2. Implemented Configuration Features

a) Administrator Security:

  • Password Setting: A field has been included for the user to define the administrator password during the first configuration. To improve security, the interface requires the password to be at least 10 characters long, including uppercase and lowercase letters, numbers, and symbols.
  • Dynamic Validation: As the user types the password, password strength indicators are displayed, providing instant feedback on its security.

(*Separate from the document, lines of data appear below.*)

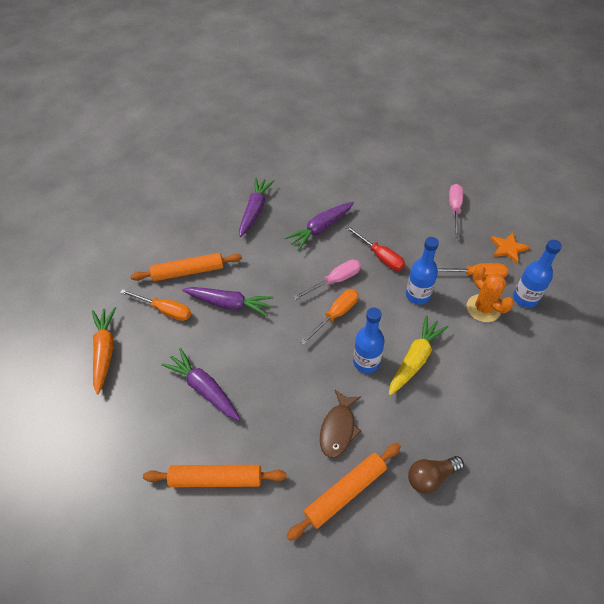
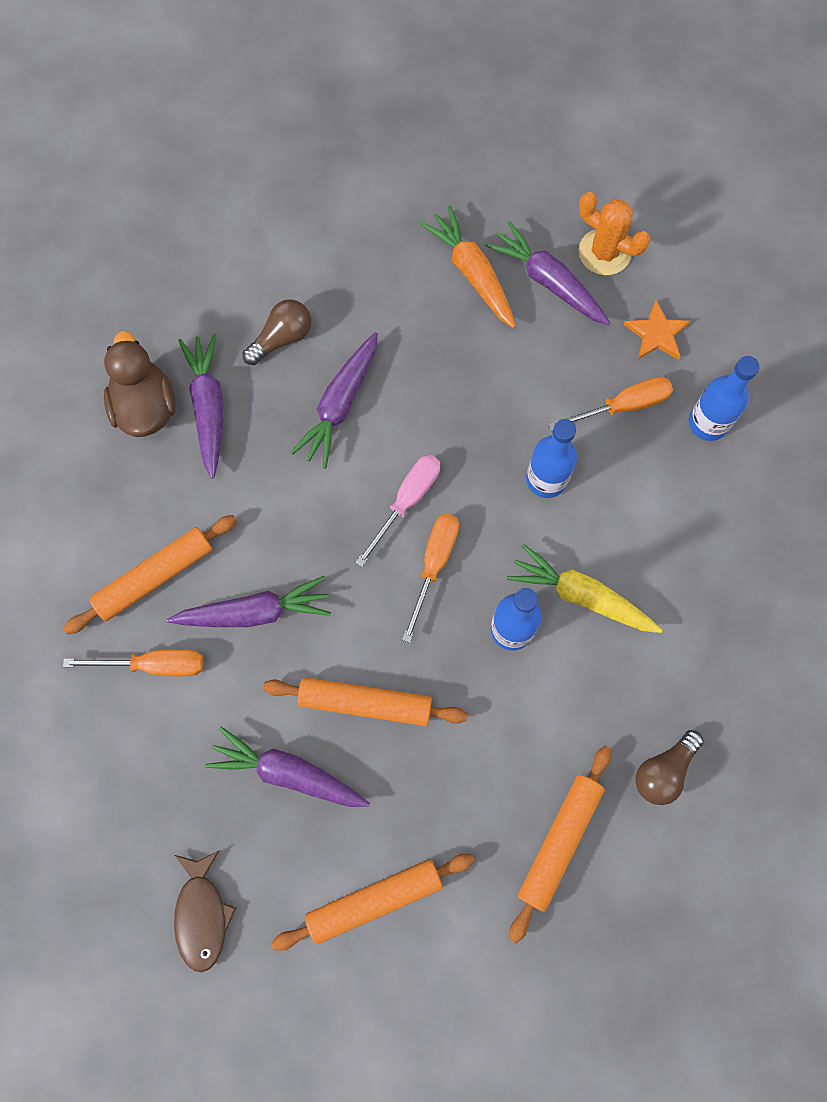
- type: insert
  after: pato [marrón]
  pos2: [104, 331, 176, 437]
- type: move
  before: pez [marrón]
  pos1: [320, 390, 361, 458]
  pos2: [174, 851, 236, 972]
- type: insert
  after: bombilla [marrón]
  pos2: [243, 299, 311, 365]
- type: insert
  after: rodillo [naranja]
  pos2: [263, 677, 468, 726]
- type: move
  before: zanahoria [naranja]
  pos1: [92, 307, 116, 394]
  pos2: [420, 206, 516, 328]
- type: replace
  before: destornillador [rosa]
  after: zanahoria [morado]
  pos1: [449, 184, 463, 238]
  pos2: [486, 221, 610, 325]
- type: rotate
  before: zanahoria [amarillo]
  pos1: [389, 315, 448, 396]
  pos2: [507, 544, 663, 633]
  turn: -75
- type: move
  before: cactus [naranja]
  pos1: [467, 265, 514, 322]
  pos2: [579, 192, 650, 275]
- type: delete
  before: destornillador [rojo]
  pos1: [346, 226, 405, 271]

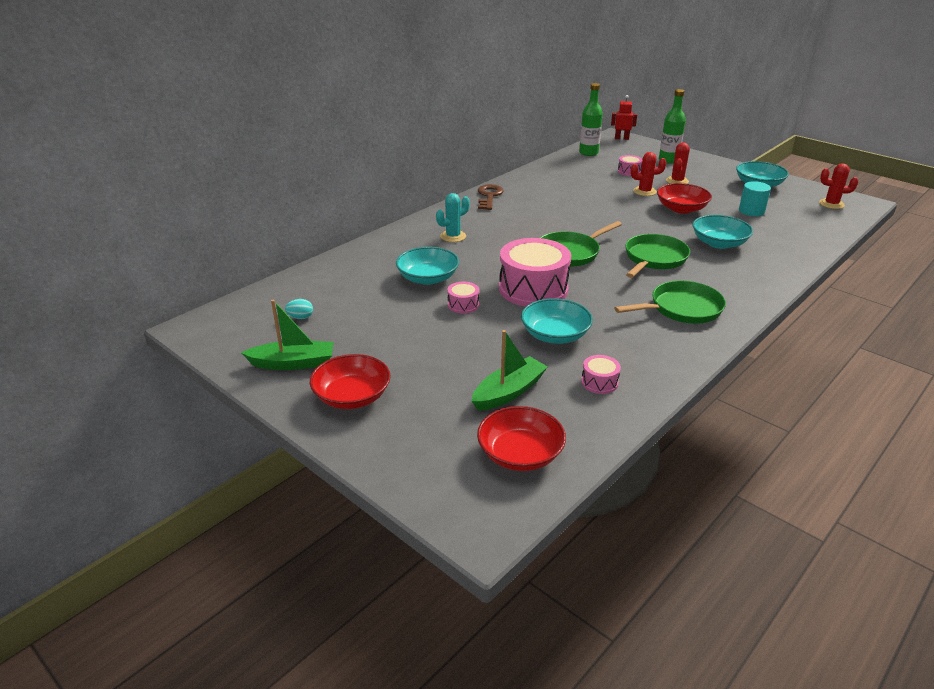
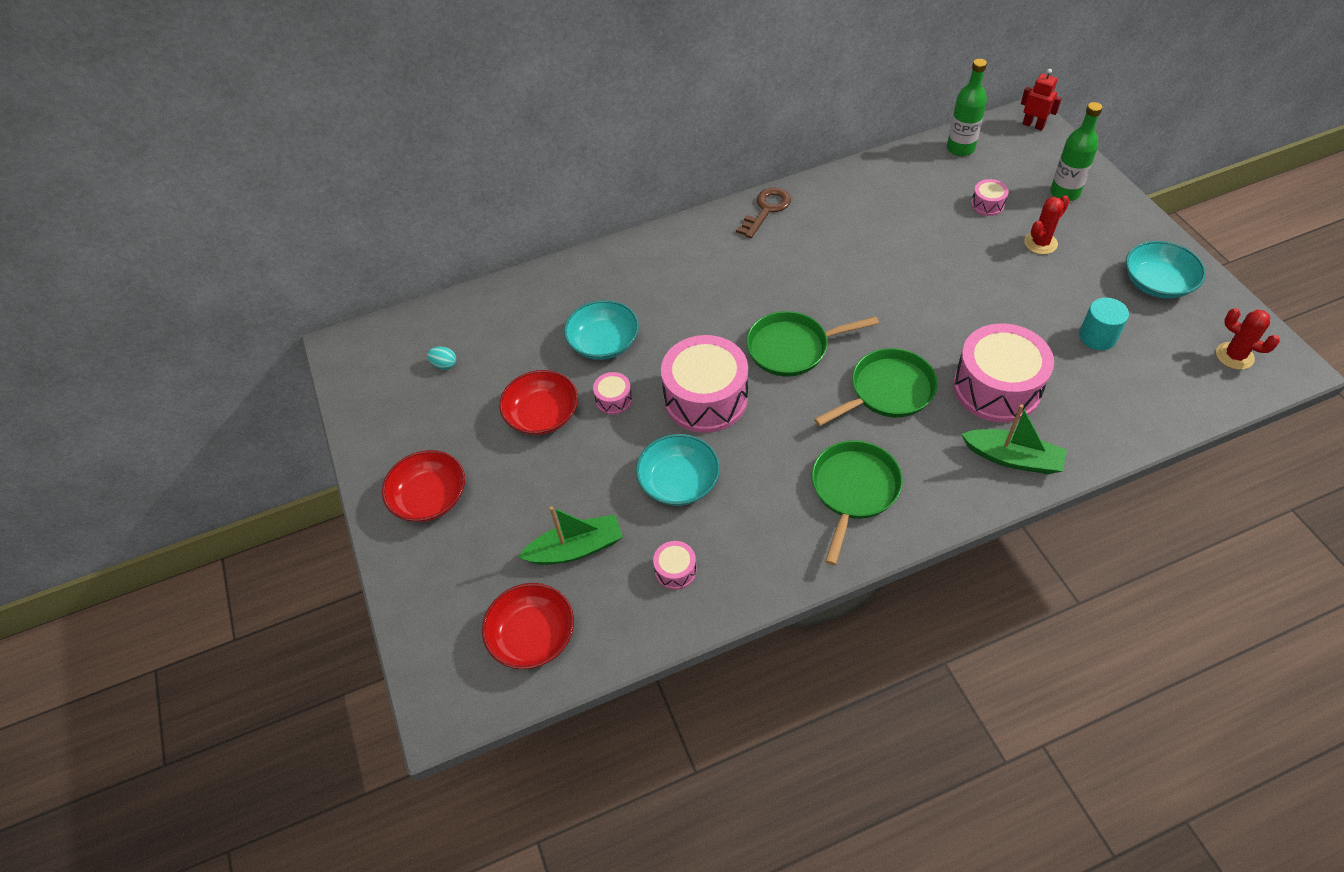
- type: move
  before: cuenco [rojo]
  pos1: [657, 183, 712, 214]
  pos2: [499, 370, 578, 435]
- type: rotate
  before: sartén [verde]
  pos1: [615, 281, 726, 324]
  pos2: [812, 440, 903, 565]
  turn: -75
- type: replace
  before: cuenco [turquesa]
  after: tambor [rosa]
  pos1: [693, 215, 753, 249]
  pos2: [953, 323, 1054, 423]
- type: move
  before: barco [verde]
  pos1: [241, 300, 333, 370]
  pos2: [961, 404, 1067, 474]
- type: delete
  before: cactus [turquesa]
  pos1: [436, 193, 470, 242]
- type: delete
  before: cactus [rojo]
  pos1: [631, 152, 666, 196]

b) Internet Connection Configuration:

  • Connection Type Selection: The interface allows you to select between several connection types: DHCP, Static IP, and PPPoE.
  • Dynamic Fields: Depending on the connection type selected, different fields are displayed. For example, for a static IP connection, the IP, subnet mask, gateway, and DNS servers are requested, while for PPPoE, the username and password provided by the ISP are required.
  • Auto-Detection: A feature for automatic detection of the connection type, based on the WAN port response, has been implemented, helping less experienced users to select the correct option without needing to know the technical details.

c) Wireless Network (Wi-Fi) Settings:

  • SSID and Password: Users can define the Wi-Fi network name (SSID) and set a strong password for the network. Similar to the administrator password, the Wi-Fi password must meet certain security criteria.
  • Encryption Types: The option to select the network encryption type has been included, with recommendations to use WPA3, the most secure standard currently available. WPA2 support is also provided for older devices.
  • Mesh Networking Configuration: The option to configure mesh networks has been integrated, allowing users to expand their wireless network coverage using multiple OpenWrt devices.

d) Additional Services:

  • VPN: The option to activate a VPN server is offered, providing secure access to the network from remote locations. Basic configuration guides have been included for OpenVPN and WireGuard, the two most commonly used protocols in OpenWrt.
  • DHCP Server: Users can enable or disable the DHCP server on their network, and configure the range of IP addresses to be assigned.

Next Steps

  • Multilingual Support: Expand language support to make the wizard accessible to a broader audience globally.
  • Advanced Settings: Include more options for advanced users, such as custom firewall, and more details in VPN configuration.
  • Documentation and Support: Create more detailed documentation and user guides, including video tutorials, to help new users get familiar with the wizard and OpenWrt capabilities.

Challenges and Lessons Learned

Balancing Simplicity and Functionality

One of the key challenges was to design an interface that was simple enough for beginner users, but at the same time offered advanced options for more experienced users, so basic settings were implemented with advanced options accessible in additional sections.

Improving User Experience

Throughout development, I learned the importance of constant feedback from third parties such as mentors or outsiders who were essential in adjusting and improving the interface, ensuring it met community expectations.

Conclusion

Working on this project as part of GSoC 2024 has been an incredibly rewarding experience.

I want to thank my mentors for all their help and guidance. I also want to thank the GSoC team for providing me with this opportunity for growth and learning.